*Exercise data*:
#####

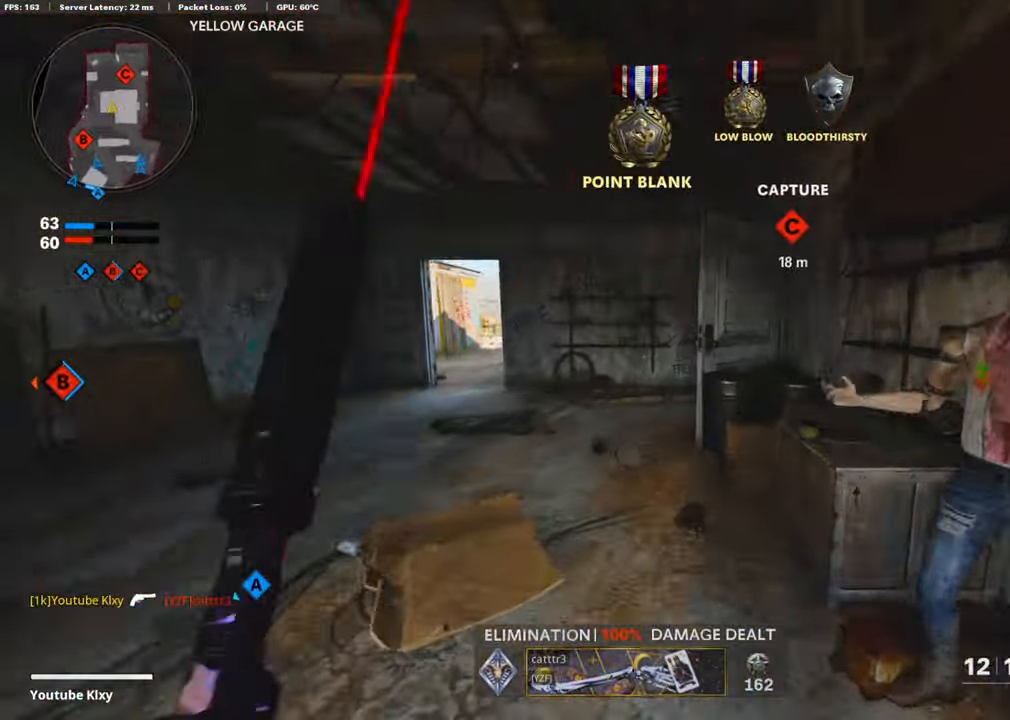
{"buttons": [], "left_stick": "up", "right_stick": "right", "events": [[353, "right_stick", "right"]]}
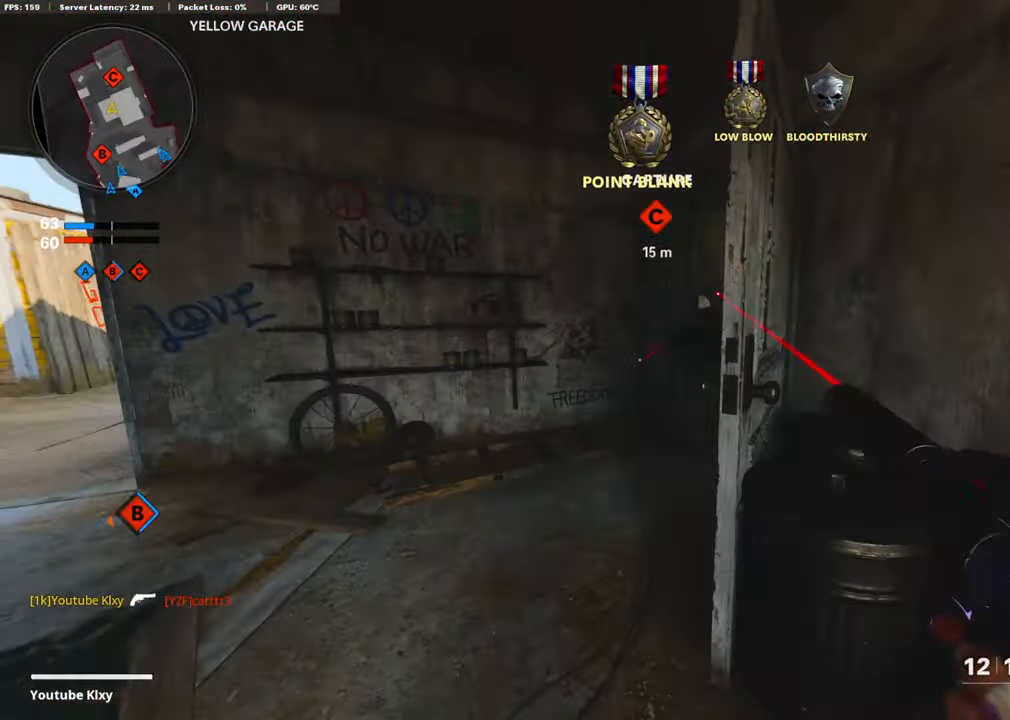
{"buttons": [], "left_stick": "down-left", "right_stick": "left", "events": [[253, "right_stick", "center"], [320, "right_stick", "left"], [353, "left_stick", "down-left"]]}
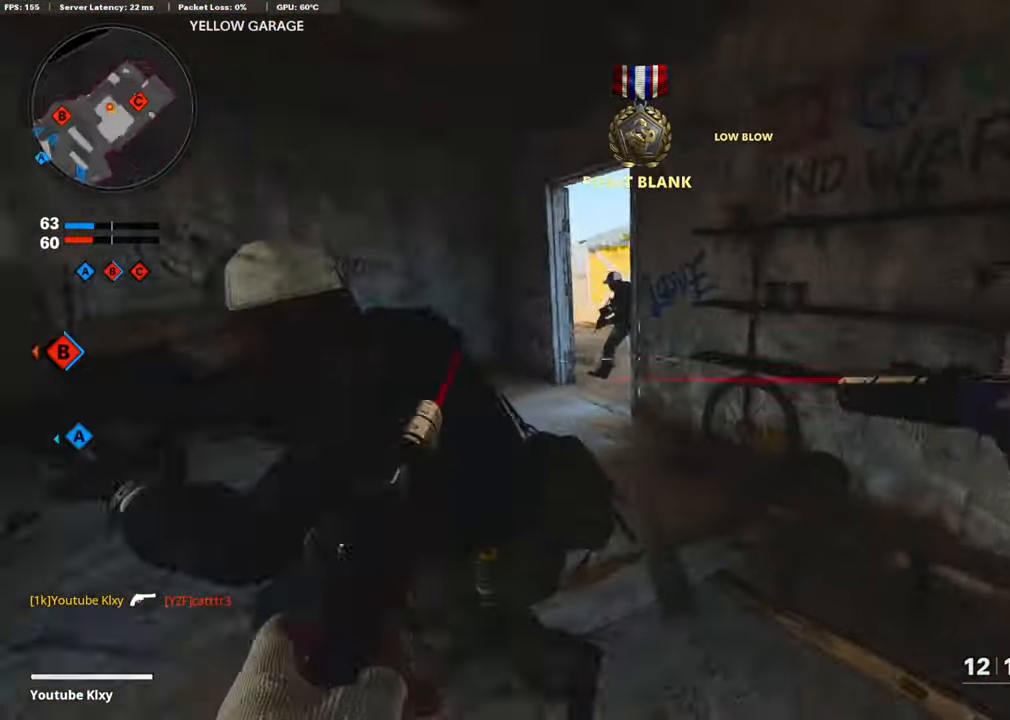
{"buttons": ["L1", "R1"], "left_stick": "left", "right_stick": "up-right", "events": [[101, "L1", "down"], [101, "R1", "down"], [101, "left_stick", "left"], [134, "right_stick", "right"], [285, "L1", "up"], [285, "R1", "up"], [285, "right_stick", "center"], [319, "R1", "down"], [403, "L1", "down"], [403, "right_stick", "up-right"]]}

#####

The answer must be the full listing retyped exactly, with no pictures in it.

*Answer below*:
{"buttons": [], "left_stick": "up", "right_stick": "right", "events": [[353, "right_stick", "right"]]}
{"buttons": [], "left_stick": "down-left", "right_stick": "left", "events": [[253, "right_stick", "center"], [320, "right_stick", "left"], [353, "left_stick", "down-left"]]}
{"buttons": ["L1", "R1"], "left_stick": "left", "right_stick": "up-right", "events": [[101, "L1", "down"], [101, "R1", "down"], [101, "left_stick", "left"], [134, "right_stick", "right"], [285, "L1", "up"], [285, "R1", "up"], [285, "right_stick", "center"], [319, "R1", "down"], [403, "L1", "down"], [403, "right_stick", "up-right"]]}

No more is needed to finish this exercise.